@tolviere It's a good point. When players get frustrated, they start to tune out, and they're less able to solve puzzles, especially ones like these that require some lateral thinking, so it's a vicious cycle. Personally, I feel like brute forcing causes players to tune out more than letting them give up with a cheat button. One is mind numbing, the other a deliberate decision. But your mileage may vary here.
I was terrible at solving video game puzzles as a child, to the extent that I played most of Zelda Wind Waker with a walkthrough by my side. Maybe my expectations are colored by this experience. Was my appreciation of the game worsened by how easily I gave up and cheated? I'm not sure. I think I enjoyed it just as much, but then again I had no counterfactual.
On a more meta level, I prefer a cheat button or a walkthrough for a short form game like this because it's explicitly portrayed as a cheat, i.e. almost extrinsic to the game experience, whereas the frustration is perhaps an intended, intrinsic part of the game. In other words, maybe it lets players bypass parts of the game they don't like, even though those parts have a reason to be in the game.
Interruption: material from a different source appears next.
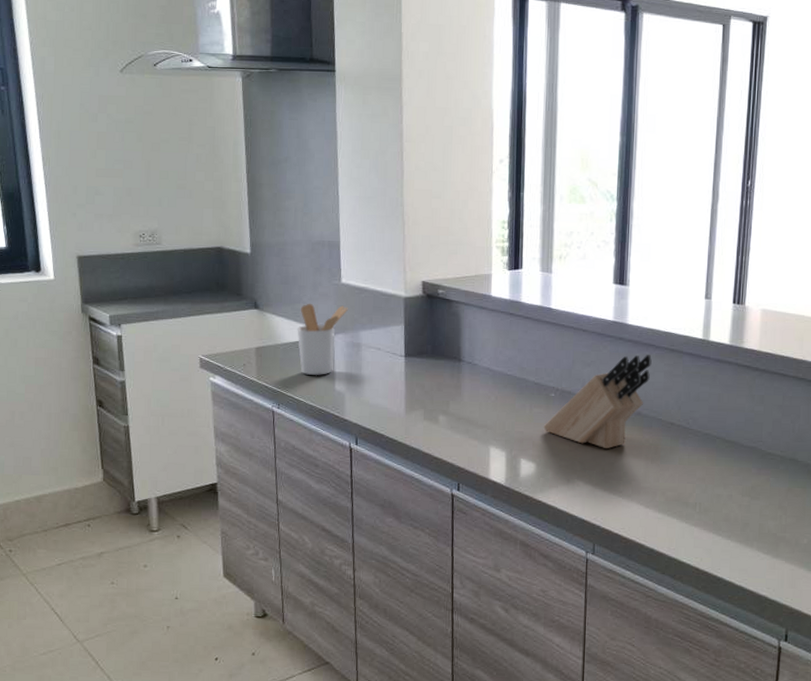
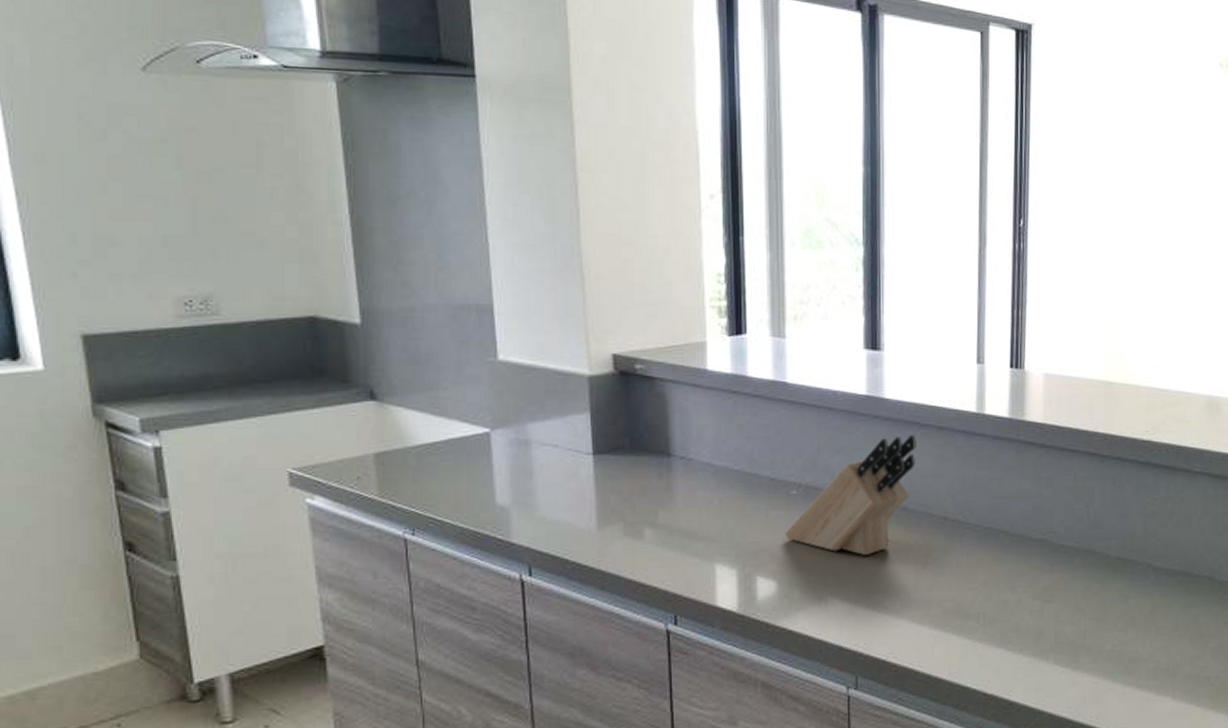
utensil holder: present [297,303,349,375] -> none [436,389,511,486]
We do want to elaborate this game more, into a 2-ish hour experience maybe, which will require rethinking this approach. I don't think it would make sense to include a cheat button in a full Steam release!
Your randomization idea gave me an interesting idea. Maybe some of the more tutorial-like levels could be adjusted to not damage the player at all, allowing for experimentation or brute-forcing, but these are bookended by more challenging boss levels that test if the players truly understood the puzzles. Then we could randomize the tutorial-like levels to encourage even more experimentation if players fail at the boss levels.